FPI / June 19, 2019
By Richard Fisher
Barely a week after the historic June 9 one million strong protests, on June 15, Hong Kong Chief Executive Carrie Lam decided to “suspend” but not withdraw the controversial law that would have given China the right of extradition, the ability to take and remove Hong Kong citizens for trial in China.
However, in previously leading strong support for this law, Lam was advancing China’s goal of diminishing Hong Kong’s remaining freedoms so that it would not offer the people of China an alternative vision to that of the Chinese Communist Party (CCP) dictatorship.
Firm and consistent in its belief that it alone can exercise political power, the Chinese Communist Party has feared and resisted successfully all efforts to make it accountable to other forces, like the law and public opinion.
CCP leaders have rarely hesitated to use force to suppress political opposition, most famously on June 4, 1989 to crush peaceful protesters in Tiananmen Square.
In addition, the Party has worked hard since the early 1990s to make clear that it cannot “reform” or attempt to temper its dictatorship with accountability, as did the former Soviet Union under Mikhail Gorbachev, if it to remain in power.

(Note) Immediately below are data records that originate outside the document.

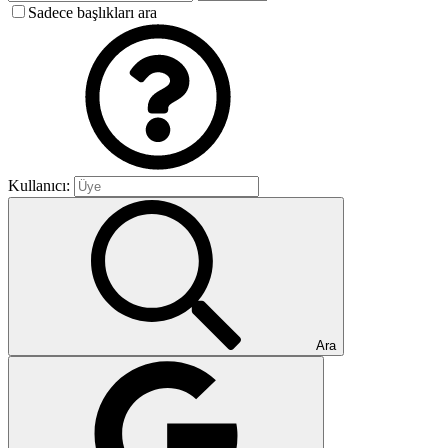
Sadece başlıkları ara
Kullanıcı:
Ara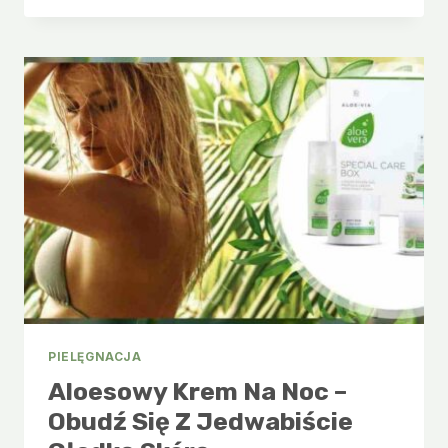
KONCENTRAT
–
NATURALNIE
DLA
ZDROWEJ
SKÓRY
PIELĘGNACJA
Aloesowy Krem Na Noc –
Obudź Się Z Jedwabiście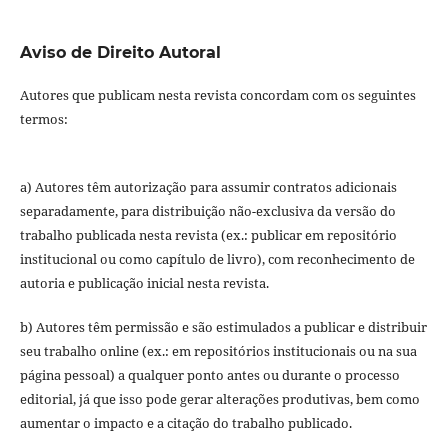
Aviso de Direito Autoral
Autores que publicam nesta revista concordam com os seguintes
termos:
a) Autores têm autorização para assumir contratos adicionais
separadamente, para distribuição não-exclusiva da versão do
trabalho publicada nesta revista (ex.: publicar em repositório
institucional ou como capítulo de livro), com reconhecimento de
autoria e publicação inicial nesta revista.
b) Autores têm permissão e são estimulados a publicar e distribuir
seu trabalho online (ex.: em repositórios institucionais ou na sua
página pessoal) a qualquer ponto antes ou durante o processo
editorial, já que isso pode gerar alterações produtivas, bem como
aumentar o impacto e a citação do trabalho publicado.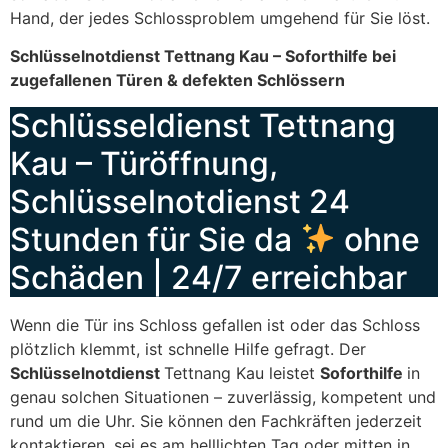
Hand, der jedes Schlossproblem umgehend für Sie löst.
Schlüsselnotdienst Tettnang Kau – Soforthilfe bei
zugefallenen Türen & defekten Schlössern
Schlüsseldienst Tettnang
Kau – Türöffnung,
Schlüsselnotdienst 24
Stunden für Sie da
ohne
Schäden | 24/7 erreichbar
Wenn die Tür ins Schloss gefallen ist oder das Schloss
plötzlich klemmt, ist schnelle Hilfe gefragt. Der
Schlüsselnotdienst
Tettnang Kau leistet
Soforthilfe
in
genau solchen Situationen – zuverlässig, kompetent und
rund um die Uhr. Sie können den Fachkräften jederzeit
kontaktieren, sei es am helllichten Tag oder mitten in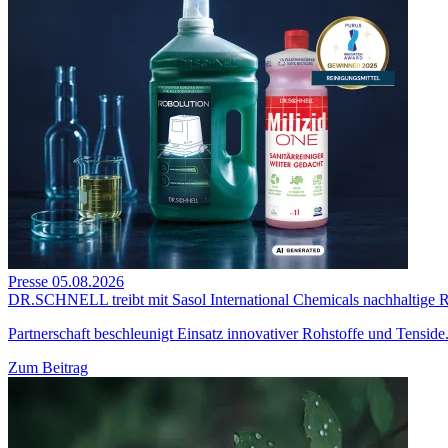
Presse
05.08.2026
DR.SCHNELL treibt mit Sasol International Chemicals nachhaltige R
Partnerschaft beschleunigt Einsatz innovativer Rohstoffe und Tenside
Zum Beitrag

On June 11, the Chinese website Boxun revealed that the CCP leader Xi Jinping had stated, “The situation in Hong Kong is in danger of getting out of control,” and Boxun further noted that “the PLA’s Southern Theater Command and Hong Kong Garrison are awaiting orders and prepared to fully respond to all possible scenarios that may arise in Hong Kong,” according to a June 12 report in Taiwan News.
Carrie Lam’s suspension of the extradition legislation may be a signal victory for public accountability, but for the CCP it represents a brazen act of defiance that could encourage other Chinese to demand similar accountability, or the beginning of the end of CCP rule.
A failure by Xi to at a minimum engineer the replacement of Carrie Lam with a more obedient Chief Executive or begin a higher level of direct CCP involvement in Hong Kong affairs, could undermine high level CCP support for Xi, especially in the People’s Liberation Army.